> Lesetext
<<<<

Punk-LegendeWas macht eigentlich Nina Hagen?
Nina Hagen zählt zu Deutschlands bekanntesten Musikerinnen — der Einfluss des „schrägen Vogels“ auf die Popkultur war enorm. Was aber macht sie heute?
Zur Verabschiedung von Angela Merkel nach 16 Jahren als Bundeskanzlerin hat sich die Regentin u.a. auch den DDR-Hit „Du hast den Farbfilm vergessen“. Der Song wird am Donnerstagabend (2. Dezember) vorgetragen in einer Blaskapellenversion vom Stabsmusikkorps der Bundeswehr.
Der Anti-Schlager hatte Nina Hagen 1974 in der DDR schlagartig bekannt gemacht.

>>>>

> Aufgabe 1
Beantworte anhand des Textes über Nina Hagen die folgenden Fragen:
(a) Zu welcher Gruppe zählt Nina Hagen laut Text?
(b) Wann und wo machte der Anti-Schlager Nina Hagen schlagartig bekannt?
(c) Wer trägt den Song am Donnerstagabend vor, und in welcher Fassung?
> Aufgabe 2
Schreibe aus dem Text über Nina Hagen einen Abschnitt wortgetreu ab: Setze bei den Worten „Nina Hagen zählt“ ein und ende nach „Stabsmusikkorps der Bundeswehr.“.
Das Material wird zur Bearbeitung nicht gebraucht.

> Datenauszug

<<<<

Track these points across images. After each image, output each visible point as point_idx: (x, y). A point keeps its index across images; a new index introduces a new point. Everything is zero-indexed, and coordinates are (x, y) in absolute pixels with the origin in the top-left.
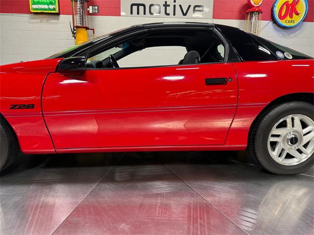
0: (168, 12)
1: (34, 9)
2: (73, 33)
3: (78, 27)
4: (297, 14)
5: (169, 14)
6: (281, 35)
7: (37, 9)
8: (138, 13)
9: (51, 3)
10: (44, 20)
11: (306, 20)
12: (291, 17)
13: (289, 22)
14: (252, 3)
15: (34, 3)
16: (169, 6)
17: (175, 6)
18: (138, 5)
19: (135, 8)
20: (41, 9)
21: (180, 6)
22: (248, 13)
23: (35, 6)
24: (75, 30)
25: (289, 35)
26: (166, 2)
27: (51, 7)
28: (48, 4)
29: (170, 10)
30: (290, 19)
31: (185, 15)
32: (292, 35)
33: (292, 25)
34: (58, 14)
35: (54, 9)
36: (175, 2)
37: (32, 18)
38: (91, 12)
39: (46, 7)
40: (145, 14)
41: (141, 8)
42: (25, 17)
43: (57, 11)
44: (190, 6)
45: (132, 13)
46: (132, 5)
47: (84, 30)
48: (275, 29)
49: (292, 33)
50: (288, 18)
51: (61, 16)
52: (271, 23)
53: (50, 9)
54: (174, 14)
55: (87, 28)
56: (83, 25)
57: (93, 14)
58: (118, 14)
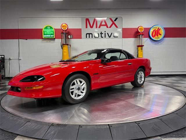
0: (102, 36)
1: (44, 37)
2: (62, 47)
3: (64, 44)
4: (160, 35)
5: (103, 37)
6: (154, 44)
7: (45, 37)
8: (89, 37)
9: (52, 34)
10: (48, 42)
11: (164, 37)
12: (158, 36)
13: (157, 38)
14: (139, 31)
15: (44, 35)
16: (103, 34)
17: (105, 34)
18: (89, 34)
19: (88, 35)
20: (47, 37)
21: (108, 33)
22: (138, 35)
23: (44, 36)
24: (62, 46)
25: (158, 43)
26: (101, 32)
27: (52, 36)
28: (50, 35)
29: (103, 35)
30: (157, 37)
31: (110, 37)
32: (159, 44)
33: (158, 39)
34: (55, 39)
35: (53, 37)
36: (105, 32)
37: (43, 41)
38: (69, 38)
39: (50, 36)
40: (92, 37)
41: (91, 35)
42: (40, 40)
43: (54, 38)
44: (112, 33)
45: (86, 37)
46: (87, 34)
47: (67, 45)
48: (151, 41)
49: (159, 43)
50: (156, 37)
51: (56, 39)
52: (149, 39)
53: (51, 37)
54: (105, 37)
55: (68, 45)
56: (66, 43)
57: (70, 38)
58: (80, 38)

>>>>

> Lösung 1
(a) Sie zählt zu Deutschlands bekanntesten Musikerinnen.
(b) 1974 in der DDR.
(c) Das Stabsmusikkorps der Bundeswehr trägt ihn in einer Blaskapellenversion vor.

> Lösung 2
Nina Hagen zählt zu Deutschlands bekanntesten Musikerinnen — der Einfluss des „schrägen Vogels“ auf die Popkultur war enorm. Was aber macht sie heute?
Zur Verabschiedung von Angela Merkel nach 16 Jahren als Bundeskanzlerin hat sich die Regentin u.a. auch den DDR-Hit „Du hast den Farbfilm vergessen“. Der Song wird am Donnerstagabend (2. Dezember) vorgetragen in einer Blaskapellenversion vom Stabsmusikkorps der Bundeswehr.